Under the PDF directory, there are five files:
We execute the three newly organized functions.
First enter the existing dictionary (note that there are already 3 records in the dictionary). The path of the PDF folder remains unchanged. The output is the new dictionary.
mydict = get_mydict_from_pdf_path(mydict, pdf_path)
Copy the code
Corporate competitive Intelligence collection of Twitter... Research on the protection measures of mobile social media user privacy. PDF...Copy the code
Note here that the original 3 PDF files are not extracted again, only 2 new PDF files are extracted.
There are only five files in total, so you may not see a significant difference intuitively.
But let’s say you’ve spent hours extracting hundreds of PDFS and your boss throws you three new PDFS…
If you had to extract information from scratch, it would be overwhelming.

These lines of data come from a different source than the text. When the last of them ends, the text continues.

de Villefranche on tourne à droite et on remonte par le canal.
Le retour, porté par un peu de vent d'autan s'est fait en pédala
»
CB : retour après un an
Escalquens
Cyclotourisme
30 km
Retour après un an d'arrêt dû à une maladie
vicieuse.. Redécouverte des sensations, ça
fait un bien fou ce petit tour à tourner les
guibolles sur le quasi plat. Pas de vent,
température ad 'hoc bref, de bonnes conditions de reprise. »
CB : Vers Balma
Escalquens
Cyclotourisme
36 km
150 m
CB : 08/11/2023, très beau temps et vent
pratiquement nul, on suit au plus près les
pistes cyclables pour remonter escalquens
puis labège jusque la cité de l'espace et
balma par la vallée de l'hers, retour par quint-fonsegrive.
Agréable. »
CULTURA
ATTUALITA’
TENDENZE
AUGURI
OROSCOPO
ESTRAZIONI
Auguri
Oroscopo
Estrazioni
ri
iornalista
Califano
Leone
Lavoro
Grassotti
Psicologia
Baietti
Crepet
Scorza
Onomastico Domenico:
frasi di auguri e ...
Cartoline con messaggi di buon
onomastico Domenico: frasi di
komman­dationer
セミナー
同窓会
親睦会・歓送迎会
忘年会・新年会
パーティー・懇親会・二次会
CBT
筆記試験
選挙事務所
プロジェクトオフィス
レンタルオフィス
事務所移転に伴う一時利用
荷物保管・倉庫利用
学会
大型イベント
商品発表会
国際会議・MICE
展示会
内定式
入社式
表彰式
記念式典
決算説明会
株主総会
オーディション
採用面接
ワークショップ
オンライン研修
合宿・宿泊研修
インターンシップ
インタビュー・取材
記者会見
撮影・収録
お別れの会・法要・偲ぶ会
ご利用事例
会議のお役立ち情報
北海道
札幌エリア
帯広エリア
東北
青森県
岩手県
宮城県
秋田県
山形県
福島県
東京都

At this point, using our function, you can append the contents of the new file in less than 1 minute.
That’s a big difference, isn’t it?
So let’s build our data box with our new dictionary.
df = make_df_from_mydict(mydict)
Copy the code
We draw the number of characters in the PDF extracted text in the new data box. The results are as follows:
draw_df(df)
Copy the code
At this point, the code is displayed.
summary
To sum up, this article introduces the following knowledge points for you:
- How to use glob to batch read the file path of the specified format under the directory;
- How to use PDFMiner to extract text information from PDF files;
- How to build dictionaries that store content corresponding to key values (file names in this case) and avoid reprocessing data;
- How to easily convert dictionary data structures to the Pandas data box for subsequent data analysis.
- How to easily draw histogram statistics using the drawing functions that come with Matplotlib and PANDAS.
discuss
In your previous data analysis work, have you ever had to extract text from a PDF file? How did you deal with it? Are there better tools and methods? Welcome to leave a message, share your experience and thinking to everyone, we exchange and discuss together.
If you like, please give it a thumbs up. You can also follow and top my official account “Nkwangshuyi” on wechat.
If you’re interested in data science, check out my series of tutorial index posts entitled how to Get started in Data Science Effectively. There are more interesting problems and solutions.